» **Task brief**
Copy the records below word for word, from the first line through the line that contains "rapidly, but the body of knowledge about C", and leave out any pictures.

[Page images and extracted text]
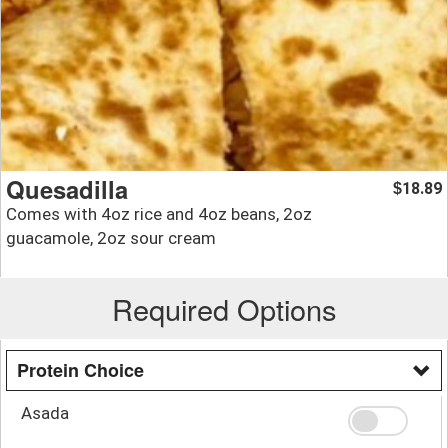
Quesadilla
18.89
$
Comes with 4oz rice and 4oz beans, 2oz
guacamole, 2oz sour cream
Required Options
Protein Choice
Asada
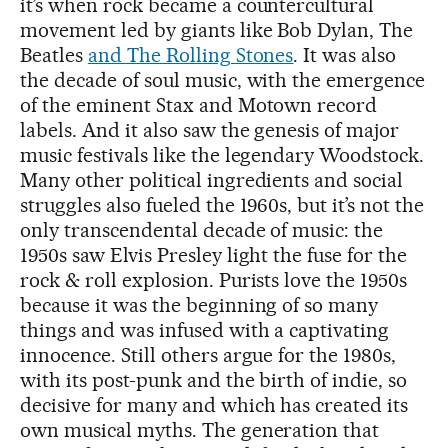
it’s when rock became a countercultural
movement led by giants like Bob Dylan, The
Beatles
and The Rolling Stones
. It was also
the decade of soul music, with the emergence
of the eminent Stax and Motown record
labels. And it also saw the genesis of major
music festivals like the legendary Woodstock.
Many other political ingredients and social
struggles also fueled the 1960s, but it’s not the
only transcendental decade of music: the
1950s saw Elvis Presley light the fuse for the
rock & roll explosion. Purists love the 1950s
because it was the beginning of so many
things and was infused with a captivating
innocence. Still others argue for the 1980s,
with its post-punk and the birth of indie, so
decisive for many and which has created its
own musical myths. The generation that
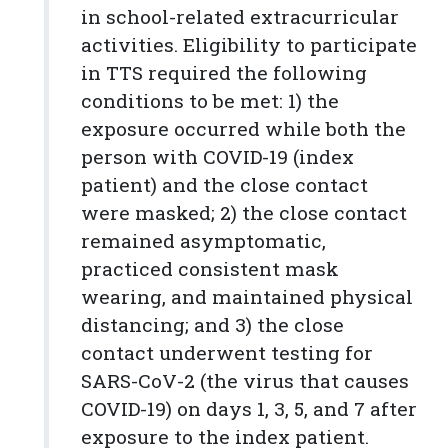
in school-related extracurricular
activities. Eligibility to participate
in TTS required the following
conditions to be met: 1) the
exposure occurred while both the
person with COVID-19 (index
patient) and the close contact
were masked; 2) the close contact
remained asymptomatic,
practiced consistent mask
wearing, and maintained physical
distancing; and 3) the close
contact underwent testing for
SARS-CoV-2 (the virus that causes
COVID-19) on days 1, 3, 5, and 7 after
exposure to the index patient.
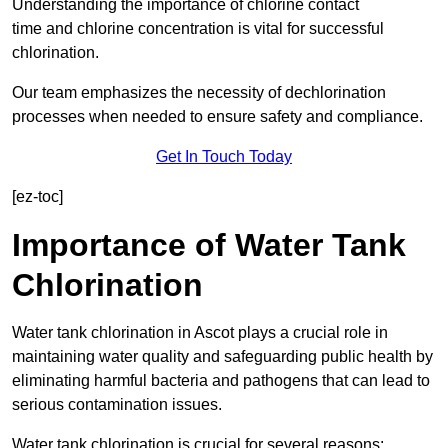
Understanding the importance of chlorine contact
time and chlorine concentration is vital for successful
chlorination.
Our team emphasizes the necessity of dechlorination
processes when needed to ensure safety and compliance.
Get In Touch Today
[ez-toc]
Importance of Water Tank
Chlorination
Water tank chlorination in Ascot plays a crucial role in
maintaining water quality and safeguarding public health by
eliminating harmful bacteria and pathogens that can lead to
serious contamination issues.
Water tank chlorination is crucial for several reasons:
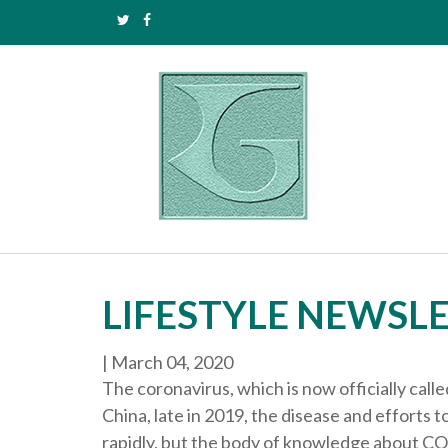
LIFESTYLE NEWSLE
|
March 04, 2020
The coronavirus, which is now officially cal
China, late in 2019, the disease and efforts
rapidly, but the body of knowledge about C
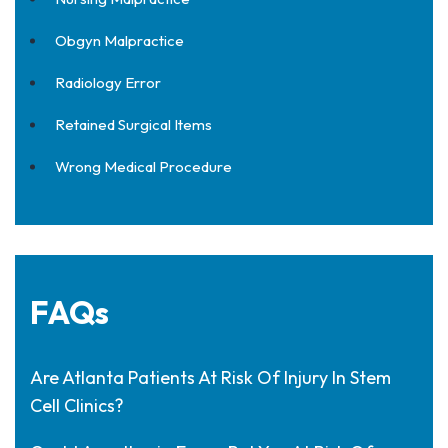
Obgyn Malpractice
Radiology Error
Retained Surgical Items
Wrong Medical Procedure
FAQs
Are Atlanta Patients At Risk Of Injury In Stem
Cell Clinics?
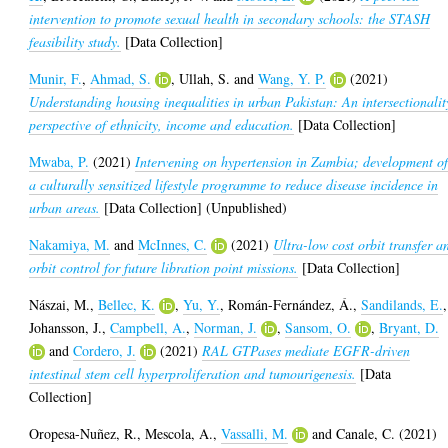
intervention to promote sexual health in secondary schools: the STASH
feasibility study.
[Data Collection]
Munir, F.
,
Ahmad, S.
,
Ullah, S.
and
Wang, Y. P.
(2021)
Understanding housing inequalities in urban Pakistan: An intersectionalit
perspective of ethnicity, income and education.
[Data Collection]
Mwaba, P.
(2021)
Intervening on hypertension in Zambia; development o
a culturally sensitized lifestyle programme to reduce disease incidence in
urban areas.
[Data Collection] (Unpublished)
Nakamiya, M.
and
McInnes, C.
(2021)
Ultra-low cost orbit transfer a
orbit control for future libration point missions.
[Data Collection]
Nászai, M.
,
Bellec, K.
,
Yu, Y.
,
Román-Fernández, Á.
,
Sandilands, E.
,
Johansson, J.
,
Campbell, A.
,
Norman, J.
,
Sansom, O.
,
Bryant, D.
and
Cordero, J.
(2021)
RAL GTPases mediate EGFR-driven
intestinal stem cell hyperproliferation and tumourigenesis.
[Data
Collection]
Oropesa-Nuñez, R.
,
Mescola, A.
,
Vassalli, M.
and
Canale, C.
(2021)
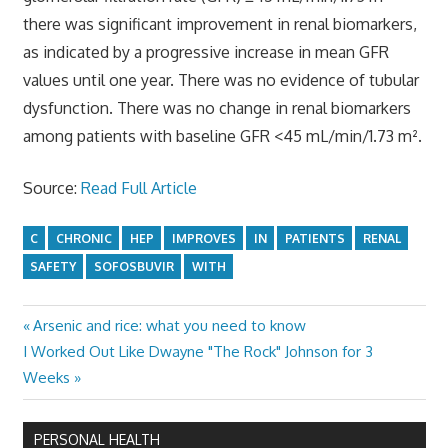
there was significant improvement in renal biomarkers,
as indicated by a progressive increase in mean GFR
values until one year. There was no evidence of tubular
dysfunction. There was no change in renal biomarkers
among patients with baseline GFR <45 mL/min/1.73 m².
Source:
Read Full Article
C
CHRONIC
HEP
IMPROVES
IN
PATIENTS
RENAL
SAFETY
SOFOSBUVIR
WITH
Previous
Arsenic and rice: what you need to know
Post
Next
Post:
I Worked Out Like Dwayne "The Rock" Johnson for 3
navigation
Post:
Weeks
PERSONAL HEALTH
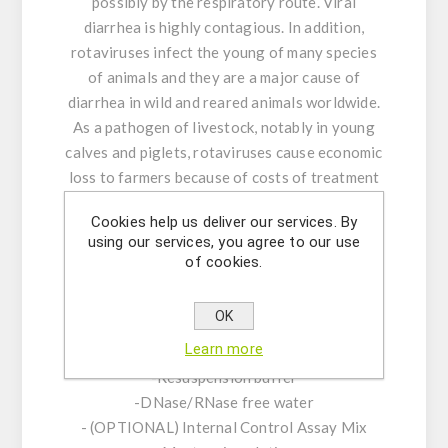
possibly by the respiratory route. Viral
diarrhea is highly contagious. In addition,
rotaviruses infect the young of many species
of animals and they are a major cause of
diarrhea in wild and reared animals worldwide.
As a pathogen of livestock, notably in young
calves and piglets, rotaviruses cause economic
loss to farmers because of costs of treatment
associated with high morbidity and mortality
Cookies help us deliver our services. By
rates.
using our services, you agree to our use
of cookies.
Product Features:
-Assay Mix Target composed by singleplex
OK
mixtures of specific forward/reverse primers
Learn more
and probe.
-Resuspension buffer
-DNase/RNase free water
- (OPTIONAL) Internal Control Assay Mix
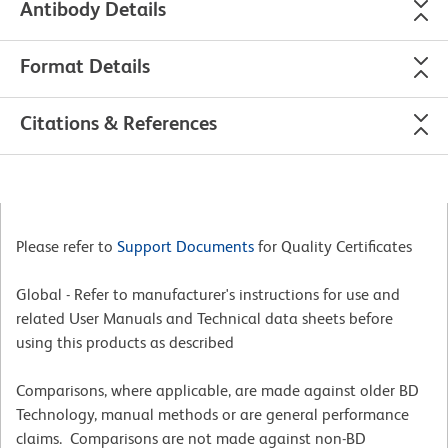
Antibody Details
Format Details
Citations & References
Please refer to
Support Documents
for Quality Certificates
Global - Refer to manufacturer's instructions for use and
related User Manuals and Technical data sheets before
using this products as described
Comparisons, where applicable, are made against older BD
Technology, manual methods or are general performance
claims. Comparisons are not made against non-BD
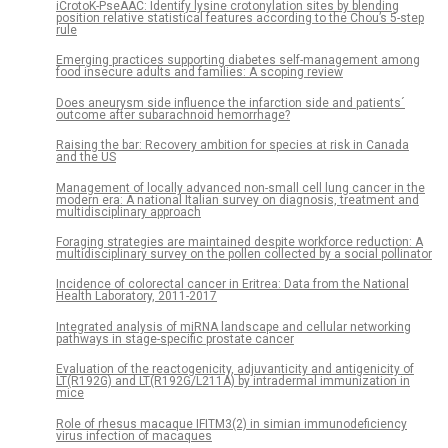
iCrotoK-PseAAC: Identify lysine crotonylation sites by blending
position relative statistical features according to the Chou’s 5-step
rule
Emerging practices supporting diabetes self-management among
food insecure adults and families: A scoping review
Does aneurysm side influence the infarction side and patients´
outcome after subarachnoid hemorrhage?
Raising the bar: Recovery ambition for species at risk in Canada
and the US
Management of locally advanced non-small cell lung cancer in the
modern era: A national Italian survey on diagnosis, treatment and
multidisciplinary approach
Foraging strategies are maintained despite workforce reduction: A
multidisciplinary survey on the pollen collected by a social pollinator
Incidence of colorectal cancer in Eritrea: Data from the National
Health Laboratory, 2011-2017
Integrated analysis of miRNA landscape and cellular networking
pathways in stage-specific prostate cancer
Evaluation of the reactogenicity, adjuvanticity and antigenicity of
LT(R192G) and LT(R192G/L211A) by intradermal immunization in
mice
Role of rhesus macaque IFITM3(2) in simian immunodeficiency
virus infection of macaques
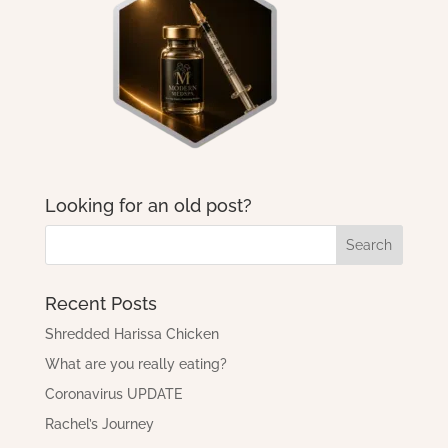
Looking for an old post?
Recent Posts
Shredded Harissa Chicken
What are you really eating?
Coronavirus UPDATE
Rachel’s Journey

» **Solution for this exercise**
Quesadilla
18.89
$
Comes with 4oz rice and 4oz beans, 2oz
guacamole, 2oz sour cream
Required Options
Protein Choice
Asada
it’s when rock became a countercultural
movement led by giants like Bob Dylan, The
Beatles
and The Rolling Stones
. It was also
the decade of soul music, with the emergence
of the eminent Stax and Motown record
labels. And it also saw the genesis of major
music festivals like the legendary Woodstock.
Many other political ingredients and social
struggles also fueled the 1960s, but it’s not the
only transcendental decade of music: the
1950s saw Elvis Presley light the fuse for the
rock & roll explosion. Purists love the 1950s
because it was the beginning of so many
things and was infused with a captivating
innocence. Still others argue for the 1980s,
with its post-punk and the birth of indie, so
decisive for many and which has created its
own musical myths. The generation that
in school-related extracurricular
activities. Eligibility to participate
in TTS required the following
conditions to be met: 1) the
exposure occurred while both the
person with COVID-19 (index
patient) and the close contact
were masked; 2) the close contact
remained asymptomatic,
practiced consistent mask
wearing, and maintained physical
distancing; and 3) the close
contact underwent testing for
SARS-CoV-2 (the virus that causes
COVID-19) on days 1, 3, 5, and 7 after
exposure to the index patient.
Understanding the importance of chlorine contact
time and chlorine concentration is vital for successful
chlorination.
Our team emphasizes the necessity of dechlorination
processes when needed to ensure safety and compliance.
Get In Touch Today
[ez-toc]
Importance of Water Tank
Chlorination
Water tank chlorination in Ascot plays a crucial role in
maintaining water quality and safeguarding public health by
eliminating harmful bacteria and pathogens that can lead to
serious contamination issues.
Water tank chlorination is crucial for several reasons:
LIFESTYLE NEWSLE
|
March 04, 2020
The coronavirus, which is now officially cal
China, late in 2019, the disease and efforts
rapidly, but the body of knowledge about C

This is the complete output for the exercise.